**What this task involves**
Please write out the records from the start through the line containing "export const myFeature", swapping "myFeature" for "baseFeature" and leaving everything else as it is.

**Entries shown**
* start *
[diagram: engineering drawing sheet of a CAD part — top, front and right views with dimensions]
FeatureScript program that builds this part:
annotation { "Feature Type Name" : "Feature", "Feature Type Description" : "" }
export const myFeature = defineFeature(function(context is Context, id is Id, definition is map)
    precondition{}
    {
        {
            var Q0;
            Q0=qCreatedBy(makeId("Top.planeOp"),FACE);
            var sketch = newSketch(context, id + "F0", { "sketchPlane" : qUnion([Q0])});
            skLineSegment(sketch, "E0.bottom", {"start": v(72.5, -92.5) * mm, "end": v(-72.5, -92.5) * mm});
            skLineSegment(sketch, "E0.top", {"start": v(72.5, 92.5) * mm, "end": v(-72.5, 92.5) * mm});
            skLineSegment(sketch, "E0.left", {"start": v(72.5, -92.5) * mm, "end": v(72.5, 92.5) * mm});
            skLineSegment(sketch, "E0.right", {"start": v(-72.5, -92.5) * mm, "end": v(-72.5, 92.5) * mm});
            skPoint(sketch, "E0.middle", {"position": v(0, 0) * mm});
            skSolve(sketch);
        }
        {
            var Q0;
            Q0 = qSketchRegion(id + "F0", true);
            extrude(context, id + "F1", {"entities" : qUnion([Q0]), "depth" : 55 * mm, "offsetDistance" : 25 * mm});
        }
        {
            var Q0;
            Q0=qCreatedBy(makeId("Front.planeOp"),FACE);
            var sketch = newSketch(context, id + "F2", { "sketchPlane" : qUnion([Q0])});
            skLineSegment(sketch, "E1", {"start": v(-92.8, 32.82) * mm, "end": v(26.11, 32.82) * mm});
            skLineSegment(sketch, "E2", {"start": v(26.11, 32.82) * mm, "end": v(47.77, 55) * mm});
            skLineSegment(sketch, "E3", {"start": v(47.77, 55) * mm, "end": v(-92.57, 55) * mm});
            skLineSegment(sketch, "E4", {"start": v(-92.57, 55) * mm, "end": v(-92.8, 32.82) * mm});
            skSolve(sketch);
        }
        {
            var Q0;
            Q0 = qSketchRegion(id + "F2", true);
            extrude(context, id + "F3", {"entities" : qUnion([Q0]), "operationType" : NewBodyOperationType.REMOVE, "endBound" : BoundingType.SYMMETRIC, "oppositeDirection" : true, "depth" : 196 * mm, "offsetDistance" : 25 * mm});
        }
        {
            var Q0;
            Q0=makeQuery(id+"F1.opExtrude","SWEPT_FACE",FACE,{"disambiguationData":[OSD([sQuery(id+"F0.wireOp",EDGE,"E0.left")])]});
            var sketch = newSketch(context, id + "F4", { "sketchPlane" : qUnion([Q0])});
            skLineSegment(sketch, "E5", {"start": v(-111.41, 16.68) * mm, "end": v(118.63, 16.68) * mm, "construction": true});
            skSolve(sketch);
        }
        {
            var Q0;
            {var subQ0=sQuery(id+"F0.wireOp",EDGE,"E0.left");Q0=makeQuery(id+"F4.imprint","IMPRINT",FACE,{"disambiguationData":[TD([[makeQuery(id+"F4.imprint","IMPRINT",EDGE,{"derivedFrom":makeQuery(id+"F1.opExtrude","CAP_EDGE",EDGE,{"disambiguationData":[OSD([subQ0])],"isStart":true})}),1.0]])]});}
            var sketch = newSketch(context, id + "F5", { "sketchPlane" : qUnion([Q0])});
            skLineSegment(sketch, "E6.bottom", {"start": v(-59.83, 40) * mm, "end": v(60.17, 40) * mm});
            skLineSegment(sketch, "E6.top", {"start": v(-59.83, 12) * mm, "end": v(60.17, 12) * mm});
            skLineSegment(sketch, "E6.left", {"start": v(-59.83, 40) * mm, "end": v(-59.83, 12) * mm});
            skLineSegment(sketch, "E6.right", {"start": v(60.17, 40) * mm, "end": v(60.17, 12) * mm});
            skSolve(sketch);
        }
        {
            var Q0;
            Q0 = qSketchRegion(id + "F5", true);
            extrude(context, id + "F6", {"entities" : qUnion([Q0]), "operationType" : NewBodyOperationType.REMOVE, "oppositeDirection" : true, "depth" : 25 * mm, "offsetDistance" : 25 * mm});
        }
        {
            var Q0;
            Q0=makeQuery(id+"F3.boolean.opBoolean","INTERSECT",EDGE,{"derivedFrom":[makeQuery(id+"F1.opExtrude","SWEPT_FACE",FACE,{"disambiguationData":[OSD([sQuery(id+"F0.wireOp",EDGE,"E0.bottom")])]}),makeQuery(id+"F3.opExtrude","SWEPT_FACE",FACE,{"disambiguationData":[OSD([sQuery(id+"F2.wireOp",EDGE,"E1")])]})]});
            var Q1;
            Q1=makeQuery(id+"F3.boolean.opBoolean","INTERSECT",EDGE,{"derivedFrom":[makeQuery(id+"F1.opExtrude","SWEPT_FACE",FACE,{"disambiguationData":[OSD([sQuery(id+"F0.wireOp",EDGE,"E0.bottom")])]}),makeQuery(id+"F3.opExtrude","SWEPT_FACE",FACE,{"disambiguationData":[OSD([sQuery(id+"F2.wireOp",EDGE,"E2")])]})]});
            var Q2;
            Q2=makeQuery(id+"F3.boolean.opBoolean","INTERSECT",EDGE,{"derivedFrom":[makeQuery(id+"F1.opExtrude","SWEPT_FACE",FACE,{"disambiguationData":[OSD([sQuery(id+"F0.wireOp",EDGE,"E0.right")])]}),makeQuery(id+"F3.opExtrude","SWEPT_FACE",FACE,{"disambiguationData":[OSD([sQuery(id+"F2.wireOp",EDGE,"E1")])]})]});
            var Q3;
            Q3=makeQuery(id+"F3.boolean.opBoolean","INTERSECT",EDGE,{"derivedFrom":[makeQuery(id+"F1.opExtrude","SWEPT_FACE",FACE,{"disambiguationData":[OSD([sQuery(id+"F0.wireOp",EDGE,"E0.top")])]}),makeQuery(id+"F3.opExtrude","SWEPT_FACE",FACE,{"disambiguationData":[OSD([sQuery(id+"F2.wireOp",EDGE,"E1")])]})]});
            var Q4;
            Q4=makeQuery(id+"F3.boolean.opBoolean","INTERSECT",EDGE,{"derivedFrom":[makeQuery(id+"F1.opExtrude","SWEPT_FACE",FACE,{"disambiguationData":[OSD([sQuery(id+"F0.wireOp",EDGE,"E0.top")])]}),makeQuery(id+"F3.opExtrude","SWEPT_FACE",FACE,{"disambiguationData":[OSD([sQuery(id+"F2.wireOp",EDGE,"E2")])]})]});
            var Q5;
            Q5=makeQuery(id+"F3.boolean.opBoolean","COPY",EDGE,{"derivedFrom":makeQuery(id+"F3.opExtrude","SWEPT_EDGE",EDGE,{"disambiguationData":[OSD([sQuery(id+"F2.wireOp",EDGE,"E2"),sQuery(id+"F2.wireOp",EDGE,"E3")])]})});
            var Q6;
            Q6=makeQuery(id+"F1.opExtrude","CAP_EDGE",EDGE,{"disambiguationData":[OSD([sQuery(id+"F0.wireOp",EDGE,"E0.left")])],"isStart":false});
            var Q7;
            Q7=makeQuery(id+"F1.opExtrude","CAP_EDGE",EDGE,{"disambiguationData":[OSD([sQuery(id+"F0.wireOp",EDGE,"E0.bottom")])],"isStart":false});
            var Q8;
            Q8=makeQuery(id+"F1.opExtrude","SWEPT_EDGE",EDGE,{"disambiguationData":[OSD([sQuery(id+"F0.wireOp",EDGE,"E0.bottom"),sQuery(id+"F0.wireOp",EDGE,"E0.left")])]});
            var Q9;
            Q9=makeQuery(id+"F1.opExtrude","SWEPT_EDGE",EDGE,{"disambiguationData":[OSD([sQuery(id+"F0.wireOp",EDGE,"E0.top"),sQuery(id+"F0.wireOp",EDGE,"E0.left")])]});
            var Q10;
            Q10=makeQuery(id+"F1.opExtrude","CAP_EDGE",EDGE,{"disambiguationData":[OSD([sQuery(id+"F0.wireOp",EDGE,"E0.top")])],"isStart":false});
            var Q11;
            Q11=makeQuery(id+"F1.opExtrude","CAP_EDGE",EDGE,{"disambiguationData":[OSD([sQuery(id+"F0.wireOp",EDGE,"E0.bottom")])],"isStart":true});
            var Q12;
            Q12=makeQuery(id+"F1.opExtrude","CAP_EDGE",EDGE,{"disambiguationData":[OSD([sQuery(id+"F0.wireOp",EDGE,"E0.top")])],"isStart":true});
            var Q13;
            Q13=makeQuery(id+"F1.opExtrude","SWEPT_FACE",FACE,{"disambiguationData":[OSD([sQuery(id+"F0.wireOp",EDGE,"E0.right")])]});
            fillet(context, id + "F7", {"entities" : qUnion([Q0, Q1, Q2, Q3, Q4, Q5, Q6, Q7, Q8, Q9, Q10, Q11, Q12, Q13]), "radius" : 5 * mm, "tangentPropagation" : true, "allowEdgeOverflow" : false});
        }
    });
* end *
**Exercise answer**
[diagram: engineering drawing sheet of a CAD part — top, front and right views with dimensions]
FeatureScript program that builds this part:
annotation { "Feature Type Name" : "Feature", "Feature Type Description" : "" }
export const baseFeature = defineFeature(function(context is Context, id is Id, definition is map)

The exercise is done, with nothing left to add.